_What the exercise asks_
From the first line of the listing below to the line containing "do this shortly.", write out everything exactly. No pictures.

Extracted information Block Start

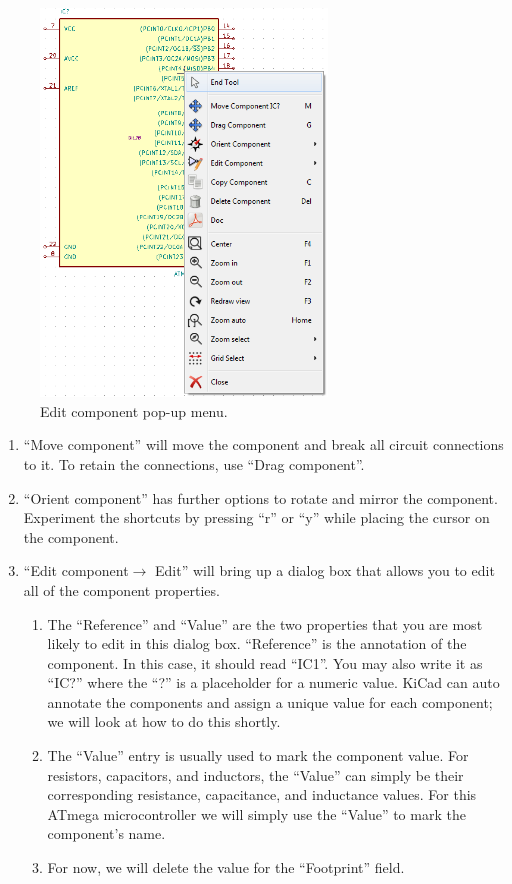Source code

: \documentclass[12pt,letterpaper]{scrartcl}
\begin{document}
\begin{enumerate}
\begin{enumerate}
			\begin{figure}[h]
				\centering
				\includegraphics[width=3in]{edit-component}
				\caption{Edit component pop-up menu.}
				\label{fig:edit-component}
			\end{figure}

				\begin{enumerate}
					\item ``Move component'' will move the component and break all circuit connections to it. To retain the connections, use ``Drag component''. 
					\item ``Orient component'' has further options to rotate and mirror the component. Experiment the shortcuts by pressing ``r'' or ``y'' while placing the cursor on the component.
					\item ``Edit component$\rightarrow$ Edit'' will bring up a dialog box that allows you to edit all of the component properties. 
						\begin{enumerate}
							\item The ``Reference'' and ``Value'' are the two properties that you are most likely to edit in this dialog box. ``Reference'' is the annotation of the component. In this case, it should read ``IC1''. You may also write it as ``IC?'' where the ``?'' is a placeholder for a numeric value. KiCad can auto annotate the components and assign a unique value for each component; we will look at how to do this shortly.
							\item The ``Value'' entry is usually used to mark the component value. For resistors, capacitors, and inductors, the ``Value'' can simply be their corresponding resistance, capacitance, and inductance values. For this ATmega microcontroller we will simply use the ``Value'' to mark the component’s name. 
							\item For now, we will delete the value for the ``Footprint'' field. 
						\end{enumerate}
				\end{enumerate}
		\end{enumerate}


\end{enumerate}
\end{document}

Extracted information Block End

_The completed task_
Source code

: \documentclass[12pt,letterpaper]{scrartcl}
\begin{document}
\begin{enumerate}
\begin{enumerate}
			\begin{figure}[h]
				\centering
				\includegraphics[width=3in]{edit-component}
				\caption{Edit component pop-up menu.}
				\label{fig:edit-component}
			\end{figure}

				\begin{enumerate}
					\item ``Move component'' will move the component and break all circuit connections to it. To retain the connections, use ``Drag component''. 
					\item ``Orient component'' has further options to rotate and mirror the component. Experiment the shortcuts by pressing ``r'' or ``y'' while placing the cursor on the component.
					\item ``Edit component$\rightarrow$ Edit'' will bring up a dialog box that allows you to edit all of the component properties. 
						\begin{enumerate}
							\item The ``Reference'' and ``Value'' are the two properties that you are most likely to edit in this dialog box. ``Reference'' is the annotation of the component. In this case, it should read ``IC1''. You may also write it as ``IC?'' where the ``?'' is a placeholder for a numeric value. KiCad can auto annotate the components and assign a unique value for each component; we will look at how to do this shortly.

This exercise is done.